Enjoying a new traditional experience

The Highland Dance Competition was a lively new Forest Festival event held Sept. 30 in the amphitheater at Davis & Elkins College. Katy Dillon, a talented local dancer who received certification from the British Association of Teachers of Dance, organized this competition. The event brings new energy to the MSFF celebration of traditions that shaped Appalachian culture.

Highland dancers came from many parts of West Virginia as well as Maryland, Michigan, Ohio, Pennsylvania and Virginia. They competed within various levels of experience. Little primary dancers did the Pas de Basque, Highland Fling, and Sword Dance with tiny kilts flipping in wind. Beginners added the Seann Triubhas, and Scottish Lilt, and Intermediate level added the Highland Laddie and Sailor’s Hornpipe.

The dancing was artistic, athletic and authentic. The mindful precision and graceful confidence increased with each higher level, but the joy of being active was alive in every dancer. A judge sat at the front of the stage watching to see if mistakes were made. The younger contestants danced from 10 a.m. until noon when medals and scholarships were awarded.

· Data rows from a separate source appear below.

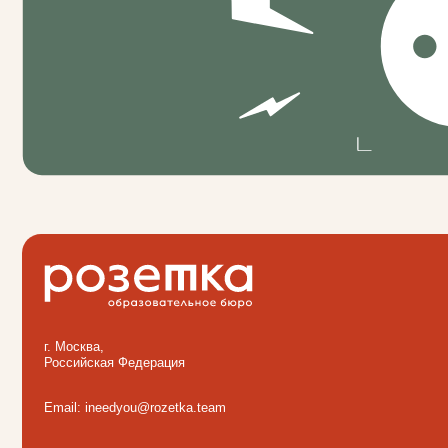
г. Москва,
Для к
Российская Федерация
Для H
Для м
Email: ineedyou@rozetka.team
Кейсы
Блог
О бюр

After lunch the more experienced dancers began their competition.

We all remember the sound of the WV Highlanders playing bagpipes in their yellow and black plaids in the Forest Festival Parade. When they represented the local American Legion in 1947 Cyrus Kump was one of the early members of the Highlanders. Now Bruce Dillon, Katy’s father, is a Highlander who sustains the bagpiping tradition in Elkins reminding us that our ancestors were proud of their ancient customs of music and dance.

Many of the traditional skills exhibited in Forest Festival athletic events have declined over the years. For instance, he Knights of the South Branch Valley have stopped riding the course to spear rings that hung down from arches sets at intervals along their path. By 2014 the knights were no longer able to train horses and young riders for the tournament that took place on the D&E lower lawn.

Farming, homemaking and timbering have changed since the 1930s when the Forest Festival began. Even the Wood Chopping Contest has become more automated, and most of the quilters use sewing machines in some part of their production process.

However, the sprightliness of young people in plaid kilts dancing up and down animated by bagpipe music makes our hearts leap with joy. It is not just a celebration of an ancient tradition; it is an affirmation that the human spirit enlivens the 21st century.